Il paragone è chiaro: "Da gennaio ad agosto 2022, 85 mila persone si sono imbarcate in pericolosi viaggi attraverso il Mediterraneo alla ricerca di protezione in Europa, 60 mila sono arrivate in Italia. Nonostante il modesto numero di arrivi via mare, soprattutto se comparato ai numeri della crisi ucraina,per queste persone non sono garantiti gli stessi diritti né l’accesso a percorsi di accoglienza dignitosi – si legge ancora nella lettera delle Ong ai politici – Negli ultimi vent’anni, in più di 20 mila persone hanno perso la vita nel tentativo di attraversare il Mediterraneo centrale. E le ultime vicende accadute in mare, che hanno portato alla tragica morte di alcuni bambini, sono da ascrivere all’omissione del soccorso e a decisioni politiche, non a una tragica fatalità".

"La migrazione in Italia, com’è noto, non è un fenomeno nuovo", sottolineano. "È legittimo pensare che sia giunta l’ora di fare tesoro degli errori passati, dell’esperienza accumulata negli ultimi decenni di sbarchi lungo le nostre coste e di cominciare a gestire la migrazione in maniera strutturale e consapevole, evitando l’approccio emergenziale, emotivo e sicuritario – spiegano le Ong – A tal proposito, riteniamo che il costante dibattito mediatico, che usa il tema a fini propagandistici, possa continuare a nuocere impedendo la comprensione di un fenomeno complesso e agitando una pericolosa rabbia sociale. Crediamo sia necessario e urgente un approccio che creda nei percorsi di integrazione e inclusione attraverso fasi/stadi specifici quali l’insegnamento della lingua italiana, l’orientamento legale, al lavoro e la ricerca di una casa. Solo così potremo aspirare a una società coesa, che non discrimina, orientata al rispetto delle persone e dei principali valori europei".

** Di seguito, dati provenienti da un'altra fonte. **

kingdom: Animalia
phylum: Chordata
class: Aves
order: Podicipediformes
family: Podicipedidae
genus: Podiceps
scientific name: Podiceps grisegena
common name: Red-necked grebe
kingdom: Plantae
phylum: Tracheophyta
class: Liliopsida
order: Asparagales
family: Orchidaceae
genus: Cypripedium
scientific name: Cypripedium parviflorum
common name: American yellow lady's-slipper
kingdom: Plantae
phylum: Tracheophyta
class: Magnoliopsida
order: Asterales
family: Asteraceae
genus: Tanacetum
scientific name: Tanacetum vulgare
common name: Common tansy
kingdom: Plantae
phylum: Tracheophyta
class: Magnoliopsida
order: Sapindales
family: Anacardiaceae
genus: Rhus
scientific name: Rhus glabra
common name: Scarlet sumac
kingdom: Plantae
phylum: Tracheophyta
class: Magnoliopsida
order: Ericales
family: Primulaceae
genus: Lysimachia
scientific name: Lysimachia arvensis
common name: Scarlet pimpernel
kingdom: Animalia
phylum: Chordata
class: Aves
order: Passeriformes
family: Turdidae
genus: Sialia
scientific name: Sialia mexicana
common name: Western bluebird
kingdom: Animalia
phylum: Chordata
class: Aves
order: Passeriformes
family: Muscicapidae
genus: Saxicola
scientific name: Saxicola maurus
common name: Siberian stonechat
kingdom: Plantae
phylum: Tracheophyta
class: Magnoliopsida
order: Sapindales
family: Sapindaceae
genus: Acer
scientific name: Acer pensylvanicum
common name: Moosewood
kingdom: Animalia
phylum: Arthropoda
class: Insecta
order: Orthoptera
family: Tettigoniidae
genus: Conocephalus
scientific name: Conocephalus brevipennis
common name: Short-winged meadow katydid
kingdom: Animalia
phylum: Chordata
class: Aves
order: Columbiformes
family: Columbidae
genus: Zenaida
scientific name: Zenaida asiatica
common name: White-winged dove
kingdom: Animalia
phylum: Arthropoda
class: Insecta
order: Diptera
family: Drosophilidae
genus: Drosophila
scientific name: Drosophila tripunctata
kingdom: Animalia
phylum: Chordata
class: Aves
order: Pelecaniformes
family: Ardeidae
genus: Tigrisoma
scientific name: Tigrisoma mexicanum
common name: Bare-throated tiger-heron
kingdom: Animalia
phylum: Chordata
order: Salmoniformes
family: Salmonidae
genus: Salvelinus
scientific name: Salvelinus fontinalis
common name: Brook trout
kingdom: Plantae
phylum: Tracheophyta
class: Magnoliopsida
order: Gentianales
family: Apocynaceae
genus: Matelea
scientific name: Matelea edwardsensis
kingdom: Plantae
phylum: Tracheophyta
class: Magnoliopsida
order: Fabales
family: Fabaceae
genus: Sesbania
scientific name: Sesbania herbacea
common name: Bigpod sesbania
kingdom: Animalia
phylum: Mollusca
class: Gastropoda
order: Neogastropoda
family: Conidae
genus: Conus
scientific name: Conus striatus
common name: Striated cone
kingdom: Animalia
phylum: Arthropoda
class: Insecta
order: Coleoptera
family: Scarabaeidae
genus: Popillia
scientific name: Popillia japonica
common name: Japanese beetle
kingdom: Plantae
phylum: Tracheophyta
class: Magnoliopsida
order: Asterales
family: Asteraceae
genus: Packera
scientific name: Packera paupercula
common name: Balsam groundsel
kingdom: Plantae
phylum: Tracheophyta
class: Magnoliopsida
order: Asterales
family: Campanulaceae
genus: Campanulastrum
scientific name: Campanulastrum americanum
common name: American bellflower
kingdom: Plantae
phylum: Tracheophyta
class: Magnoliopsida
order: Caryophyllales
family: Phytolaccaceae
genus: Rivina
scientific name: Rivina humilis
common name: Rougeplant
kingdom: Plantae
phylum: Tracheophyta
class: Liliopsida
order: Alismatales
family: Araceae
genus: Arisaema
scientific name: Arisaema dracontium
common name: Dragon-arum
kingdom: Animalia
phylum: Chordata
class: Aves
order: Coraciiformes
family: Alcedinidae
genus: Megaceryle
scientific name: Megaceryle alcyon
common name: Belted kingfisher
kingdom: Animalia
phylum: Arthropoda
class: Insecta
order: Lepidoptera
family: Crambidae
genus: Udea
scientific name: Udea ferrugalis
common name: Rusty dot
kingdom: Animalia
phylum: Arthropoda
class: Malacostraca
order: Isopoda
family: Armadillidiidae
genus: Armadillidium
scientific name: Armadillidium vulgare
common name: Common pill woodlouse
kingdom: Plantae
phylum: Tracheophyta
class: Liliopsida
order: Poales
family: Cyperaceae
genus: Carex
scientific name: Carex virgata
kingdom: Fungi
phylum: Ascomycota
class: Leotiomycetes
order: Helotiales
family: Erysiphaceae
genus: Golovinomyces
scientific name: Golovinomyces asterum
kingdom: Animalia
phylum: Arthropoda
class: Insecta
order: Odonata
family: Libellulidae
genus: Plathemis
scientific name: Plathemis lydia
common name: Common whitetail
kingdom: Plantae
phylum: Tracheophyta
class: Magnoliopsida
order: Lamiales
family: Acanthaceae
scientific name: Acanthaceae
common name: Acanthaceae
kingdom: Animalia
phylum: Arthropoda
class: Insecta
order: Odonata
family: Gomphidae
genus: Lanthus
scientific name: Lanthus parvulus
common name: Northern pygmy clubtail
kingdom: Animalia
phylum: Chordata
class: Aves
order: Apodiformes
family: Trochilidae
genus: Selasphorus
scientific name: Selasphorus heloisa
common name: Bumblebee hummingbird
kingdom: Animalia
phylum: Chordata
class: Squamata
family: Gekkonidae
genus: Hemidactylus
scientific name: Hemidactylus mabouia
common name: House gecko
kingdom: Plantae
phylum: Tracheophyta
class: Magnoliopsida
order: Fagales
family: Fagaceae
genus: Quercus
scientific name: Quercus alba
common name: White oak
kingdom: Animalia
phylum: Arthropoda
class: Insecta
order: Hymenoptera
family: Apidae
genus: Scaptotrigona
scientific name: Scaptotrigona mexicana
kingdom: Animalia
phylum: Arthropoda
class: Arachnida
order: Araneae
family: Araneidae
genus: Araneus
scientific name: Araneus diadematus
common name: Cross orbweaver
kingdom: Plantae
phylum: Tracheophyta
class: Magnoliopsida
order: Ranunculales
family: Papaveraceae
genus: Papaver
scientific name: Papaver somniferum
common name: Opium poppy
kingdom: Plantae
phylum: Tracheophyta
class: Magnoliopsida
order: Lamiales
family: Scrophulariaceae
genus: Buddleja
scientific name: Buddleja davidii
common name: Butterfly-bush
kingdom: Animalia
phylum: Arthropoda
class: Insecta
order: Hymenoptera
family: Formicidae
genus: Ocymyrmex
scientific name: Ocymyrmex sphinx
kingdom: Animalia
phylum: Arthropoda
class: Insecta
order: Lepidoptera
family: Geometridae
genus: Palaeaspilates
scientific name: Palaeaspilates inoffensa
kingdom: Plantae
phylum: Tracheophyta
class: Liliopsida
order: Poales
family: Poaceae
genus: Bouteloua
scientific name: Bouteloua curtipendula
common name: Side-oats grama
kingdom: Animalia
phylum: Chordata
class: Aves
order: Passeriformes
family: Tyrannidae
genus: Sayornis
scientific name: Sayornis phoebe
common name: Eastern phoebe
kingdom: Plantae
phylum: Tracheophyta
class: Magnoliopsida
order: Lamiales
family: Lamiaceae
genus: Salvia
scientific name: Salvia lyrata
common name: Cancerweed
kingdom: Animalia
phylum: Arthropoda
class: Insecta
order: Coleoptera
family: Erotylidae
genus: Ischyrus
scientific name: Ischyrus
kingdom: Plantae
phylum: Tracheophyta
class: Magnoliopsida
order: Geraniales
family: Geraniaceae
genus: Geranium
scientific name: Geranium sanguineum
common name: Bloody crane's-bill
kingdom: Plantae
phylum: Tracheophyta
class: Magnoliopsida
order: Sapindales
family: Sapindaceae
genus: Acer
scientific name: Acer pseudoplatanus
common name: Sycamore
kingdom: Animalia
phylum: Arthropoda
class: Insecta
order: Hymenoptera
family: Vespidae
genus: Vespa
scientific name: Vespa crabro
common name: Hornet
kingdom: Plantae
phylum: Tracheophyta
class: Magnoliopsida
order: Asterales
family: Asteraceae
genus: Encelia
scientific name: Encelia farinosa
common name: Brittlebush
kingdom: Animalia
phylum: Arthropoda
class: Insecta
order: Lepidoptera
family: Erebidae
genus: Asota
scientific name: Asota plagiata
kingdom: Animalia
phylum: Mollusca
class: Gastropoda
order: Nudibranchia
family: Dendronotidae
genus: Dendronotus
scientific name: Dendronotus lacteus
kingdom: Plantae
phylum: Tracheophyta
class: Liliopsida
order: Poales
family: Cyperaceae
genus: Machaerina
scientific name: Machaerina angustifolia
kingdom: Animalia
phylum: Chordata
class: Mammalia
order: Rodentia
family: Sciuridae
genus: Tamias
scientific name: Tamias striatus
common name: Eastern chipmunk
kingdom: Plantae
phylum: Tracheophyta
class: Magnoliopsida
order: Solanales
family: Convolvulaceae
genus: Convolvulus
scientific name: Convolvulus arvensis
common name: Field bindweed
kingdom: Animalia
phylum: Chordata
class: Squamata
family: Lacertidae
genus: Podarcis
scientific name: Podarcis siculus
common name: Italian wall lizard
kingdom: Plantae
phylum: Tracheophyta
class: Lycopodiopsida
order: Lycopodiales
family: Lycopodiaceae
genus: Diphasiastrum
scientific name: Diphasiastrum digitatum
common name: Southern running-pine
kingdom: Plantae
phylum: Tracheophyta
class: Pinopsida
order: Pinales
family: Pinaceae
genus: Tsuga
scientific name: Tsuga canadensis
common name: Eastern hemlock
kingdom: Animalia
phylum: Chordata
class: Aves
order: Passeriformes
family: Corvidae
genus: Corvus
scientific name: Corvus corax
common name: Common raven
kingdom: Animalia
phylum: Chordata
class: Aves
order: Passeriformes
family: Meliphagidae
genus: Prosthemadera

Infine, sia in qualità di cittadini che di operatori umanitari e rappresentati di centinaia di migliaia di italiani che sostengono le organizzazioni di ricerca e soccorso in mare, chiedono quali siano le intenzioni dei politici su una serie di punti:

– Affrontare in maniera strutturale anziché sensazionalistica il tema dei flussi migratori. In particolare, farsi promotori a livello europeo di un sistema di redistribuzione equo e di politiche in materia di migrazione e asilo incentrate sul rispetto dei diritti umani nel quadro del Patto europeo da concludersi entro febbraio 2024;
– Abolire i CPR e proporre una radicale revisione delle detenzioni finalizzate al rimpatrio;
– Promuovere attivamente una missione di soccorso europea nel Mediterraneo a tutela del diritto alla vita e nel rispetto degli obblighi internazionali;
– Revocare gli accordi con la Libia e il finanziamento della cosiddetta Guardia costiera libica;
– Improntare le politiche in materia di immigrazione nella direzione dell’accoglienza,
dell’integrazione, del riconoscimento della diversità come un valore e, ancor prima, della promozione e della tutela dei diritti umani fondamentali;
– Creare vie di accesso legali e sicure per chi è in cerca di un futuro più dignitoso, a cui non è data altra possibilità che percorrere rotte migratorie pericolose e irregolari per arrivare in Europa;
– Offrire opportunità di dialogo alla società civile e alle organizzazioni impegnate nel Mediterraneo centrale per raccoglierne le istanze;
– Attuare una politica di gestione delle frontiere che sia sempre orientata alla salvaguardia della vita umana.